◆ **Material provided**:
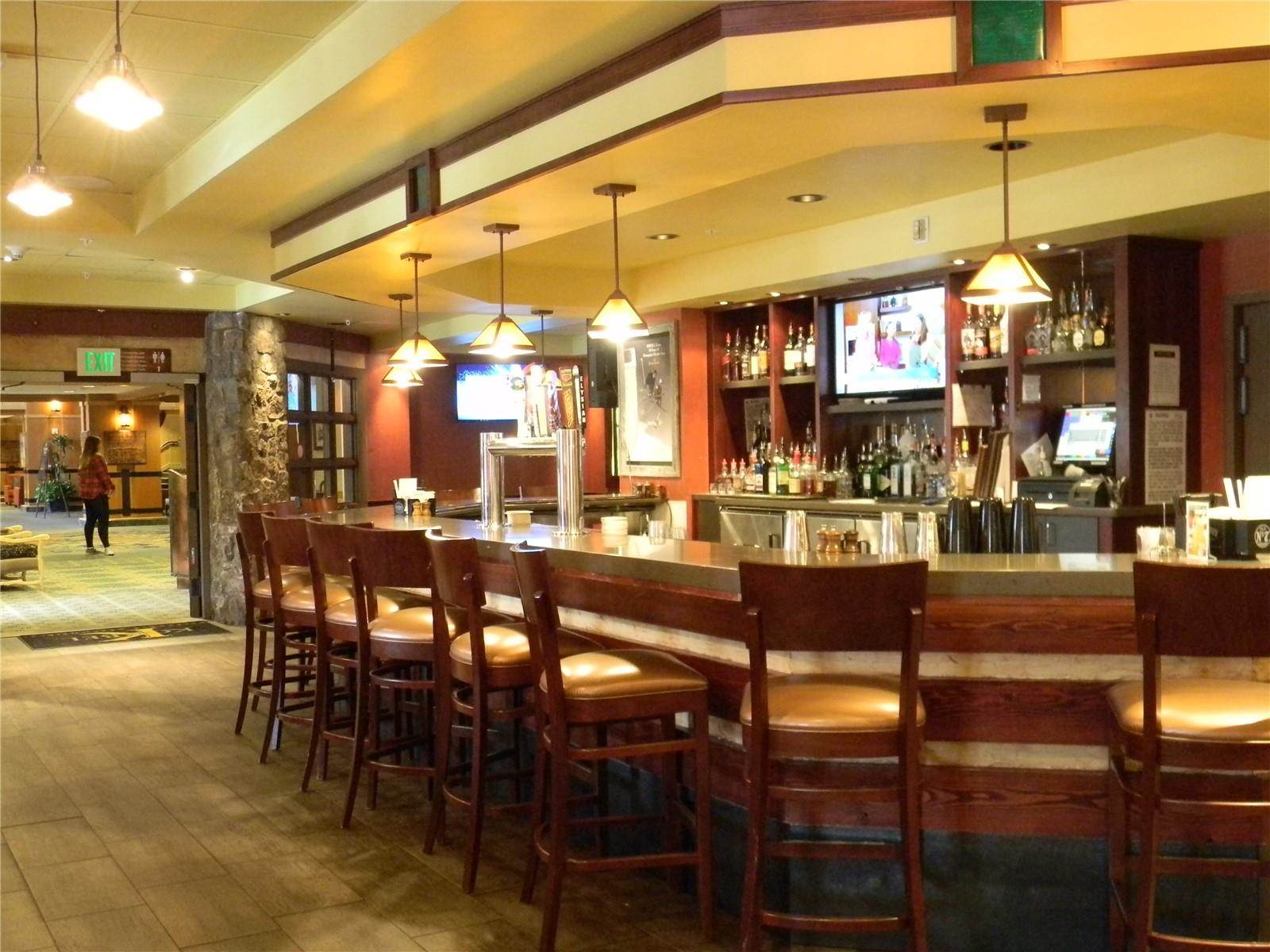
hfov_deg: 51.4
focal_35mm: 36
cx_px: 635
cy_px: 476
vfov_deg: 39.7
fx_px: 1321
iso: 800
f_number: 3.7
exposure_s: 1/11
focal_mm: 6.4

◆ **Exercise requirements**: Leave the pictures aside and give the records above back word for word.

◆ **Task answer**:
hfov_deg: 51.4
focal_35mm: 36
cx_px: 635
cy_px: 476
vfov_deg: 39.7
fx_px: 1321
iso: 800
f_number: 3.7
exposure_s: 1/11
focal_mm: 6.4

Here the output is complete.